但是,我有兴趣为 4 个分类器创建一个包含 4 个图的子图。我不确定在这里做什么。任何帮助将不胜感激!!

这是一个最小的工作示例,它产生 4 个子图。我没有更改任何格式,但这样做很容易。希望这就是你想要的!

import numpy as np
import pandas as pd
from matplotlib import pyplot as plt
from matplotlib.gridspec import GridSpec

from sklearn.datasets import load_breast_cancer
from sklearn.model_selection import train_test_split

from sklearn.ensemble import RandomForestClassifier
from sklearn.ensemble import ExtraTreesClassifier
from sklearn.tree import DecisionTreeClassifier
from xgboost import XGBClassifier

'''Function to use to calculate importances'''

def featImpMDA(clf,X,y,n_splits=5):
# feat importance based on OOS score reduction
    from sklearn.metrics import log_loss
    from sklearn.model_selection._split import KFold
    cvGen=KFold(n_splits=n_splits)
    scr0,scr1=pd.Series(),pd.DataFrame(columns=X.columns)
    for i,(train,test) in enumerate(cvGen.split(X=X)):
        X0,y0=X.iloc[train,:],y.iloc[train]
        X1,y1=X.iloc[test,:],y.iloc[test]
        fit=clf.fit(X=X0,y=y0) # the fit occurs here
        prob=fit.predict_proba(X1) # prediction before shuffling
        scr0.loc[i]=-log_loss(y1,prob,labels=clf.classes_)
        for j in X.columns:
            X1_=X1.copy(deep=True)
            np.random.shuffle(X1_[j].values) # shuffle one column
            prob=fit.predict_proba(X1_) # prediction after shuffling
            scr1.loc[i,j]=-log_loss(y1,prob,labels=clf.classes_)
    imp=(-1*scr1).add(scr0,axis=0)
    imp=imp/(-1*scr1)
    imp=pd.concat({'mean':imp.mean(),
                   'std':imp.std()*imp.shape[0]**-.5},axis=1) # CLT
    return imp

'''Import data'''

data = load_breast_cancer()
X, y = data.data, data.target
X = pd.DataFrame(X, columns = [data.feature_names])

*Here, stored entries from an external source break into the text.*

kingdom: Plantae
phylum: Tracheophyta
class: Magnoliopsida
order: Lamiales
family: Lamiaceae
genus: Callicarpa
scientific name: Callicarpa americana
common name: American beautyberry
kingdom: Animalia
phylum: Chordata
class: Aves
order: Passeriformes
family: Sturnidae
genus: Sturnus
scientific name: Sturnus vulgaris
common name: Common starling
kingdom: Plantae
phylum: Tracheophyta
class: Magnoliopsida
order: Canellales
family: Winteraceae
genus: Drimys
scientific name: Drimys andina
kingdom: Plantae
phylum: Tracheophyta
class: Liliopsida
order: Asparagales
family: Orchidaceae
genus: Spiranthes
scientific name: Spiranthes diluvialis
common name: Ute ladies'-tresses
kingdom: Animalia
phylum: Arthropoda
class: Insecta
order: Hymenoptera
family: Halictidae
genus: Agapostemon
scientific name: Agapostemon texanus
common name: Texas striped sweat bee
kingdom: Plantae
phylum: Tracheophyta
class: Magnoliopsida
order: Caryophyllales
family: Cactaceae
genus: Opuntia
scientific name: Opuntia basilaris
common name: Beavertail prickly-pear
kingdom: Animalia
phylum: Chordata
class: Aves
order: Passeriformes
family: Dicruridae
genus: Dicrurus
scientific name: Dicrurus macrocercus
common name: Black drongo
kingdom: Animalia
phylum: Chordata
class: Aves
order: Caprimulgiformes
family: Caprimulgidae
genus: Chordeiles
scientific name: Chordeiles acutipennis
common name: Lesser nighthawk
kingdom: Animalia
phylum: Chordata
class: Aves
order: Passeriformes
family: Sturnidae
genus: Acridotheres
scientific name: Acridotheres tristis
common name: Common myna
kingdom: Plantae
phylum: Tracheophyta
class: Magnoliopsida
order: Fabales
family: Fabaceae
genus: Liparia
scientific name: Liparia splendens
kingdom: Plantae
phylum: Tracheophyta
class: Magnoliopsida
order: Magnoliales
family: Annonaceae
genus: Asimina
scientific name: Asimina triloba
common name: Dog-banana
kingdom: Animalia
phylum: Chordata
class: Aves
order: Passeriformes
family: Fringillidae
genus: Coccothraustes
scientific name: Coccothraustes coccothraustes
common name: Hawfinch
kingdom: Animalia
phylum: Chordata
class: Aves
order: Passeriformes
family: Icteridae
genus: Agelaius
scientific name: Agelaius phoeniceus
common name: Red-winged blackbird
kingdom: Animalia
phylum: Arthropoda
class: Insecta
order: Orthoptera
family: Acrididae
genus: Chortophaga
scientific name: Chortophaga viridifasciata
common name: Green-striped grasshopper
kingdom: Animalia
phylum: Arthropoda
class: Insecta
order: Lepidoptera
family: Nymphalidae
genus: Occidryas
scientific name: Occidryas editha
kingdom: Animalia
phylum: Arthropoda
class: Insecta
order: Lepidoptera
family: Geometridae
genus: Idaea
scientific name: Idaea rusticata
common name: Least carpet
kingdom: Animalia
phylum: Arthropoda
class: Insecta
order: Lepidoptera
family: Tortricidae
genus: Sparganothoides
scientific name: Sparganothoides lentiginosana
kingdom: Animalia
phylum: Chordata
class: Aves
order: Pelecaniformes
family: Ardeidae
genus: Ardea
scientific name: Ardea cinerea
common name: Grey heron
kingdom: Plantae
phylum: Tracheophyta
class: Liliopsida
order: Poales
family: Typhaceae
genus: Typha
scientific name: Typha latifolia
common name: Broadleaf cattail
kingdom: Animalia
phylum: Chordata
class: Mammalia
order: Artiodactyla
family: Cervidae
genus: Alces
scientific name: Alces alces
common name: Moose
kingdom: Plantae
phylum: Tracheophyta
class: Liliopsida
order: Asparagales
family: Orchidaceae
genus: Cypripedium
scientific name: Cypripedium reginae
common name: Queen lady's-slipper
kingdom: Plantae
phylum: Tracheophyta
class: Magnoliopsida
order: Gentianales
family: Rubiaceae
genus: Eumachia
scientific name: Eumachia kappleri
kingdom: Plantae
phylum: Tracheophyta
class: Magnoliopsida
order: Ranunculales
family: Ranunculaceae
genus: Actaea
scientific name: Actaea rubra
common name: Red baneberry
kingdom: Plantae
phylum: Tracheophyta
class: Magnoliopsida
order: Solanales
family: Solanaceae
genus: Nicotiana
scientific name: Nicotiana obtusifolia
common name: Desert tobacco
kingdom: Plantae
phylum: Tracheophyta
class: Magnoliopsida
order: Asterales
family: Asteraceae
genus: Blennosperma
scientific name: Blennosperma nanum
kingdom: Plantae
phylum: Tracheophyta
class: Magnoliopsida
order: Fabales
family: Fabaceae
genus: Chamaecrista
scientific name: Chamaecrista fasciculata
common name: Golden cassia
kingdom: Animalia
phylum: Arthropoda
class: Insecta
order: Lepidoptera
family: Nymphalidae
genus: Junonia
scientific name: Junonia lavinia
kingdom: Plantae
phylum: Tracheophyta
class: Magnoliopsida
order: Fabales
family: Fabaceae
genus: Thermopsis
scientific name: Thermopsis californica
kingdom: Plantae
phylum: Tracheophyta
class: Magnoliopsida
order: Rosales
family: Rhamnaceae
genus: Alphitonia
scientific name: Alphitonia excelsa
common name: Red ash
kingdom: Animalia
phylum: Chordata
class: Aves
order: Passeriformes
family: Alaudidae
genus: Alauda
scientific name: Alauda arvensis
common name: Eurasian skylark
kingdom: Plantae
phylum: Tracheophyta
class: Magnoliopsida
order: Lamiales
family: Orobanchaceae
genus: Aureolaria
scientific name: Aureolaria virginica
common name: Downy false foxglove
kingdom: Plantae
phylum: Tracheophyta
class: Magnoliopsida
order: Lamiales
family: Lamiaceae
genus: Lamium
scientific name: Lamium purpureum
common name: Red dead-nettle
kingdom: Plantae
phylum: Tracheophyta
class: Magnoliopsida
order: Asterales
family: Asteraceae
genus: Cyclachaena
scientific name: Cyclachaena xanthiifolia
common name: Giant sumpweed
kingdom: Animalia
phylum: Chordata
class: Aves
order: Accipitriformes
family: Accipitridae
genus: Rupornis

X_train, X_test, y_train, y_test = train_test_split(X, pd.DataFrame(y), random_state=42)

'''Calculate importances'''

clf = RandomForestClassifier(n_estimators=100, random_state=42)
bc_rf = featImpMDA(clf,X_train,y_train,n_splits=5)

clf = ExtraTreesClassifier(n_estimators=100, random_state=42)
bc_et = featImpMDA(clf,X_train,y_train,n_splits=5)

clf = XGBClassifier(n_estimators=100, random_state=42)
bc_xgb = featImpMDA(clf,X_train,y_train,n_splits=5)

clf = DecisionTreeClassifier(random_state=42)
bc_dt = featImpMDA(clf,X_train,y_train,n_splits=5)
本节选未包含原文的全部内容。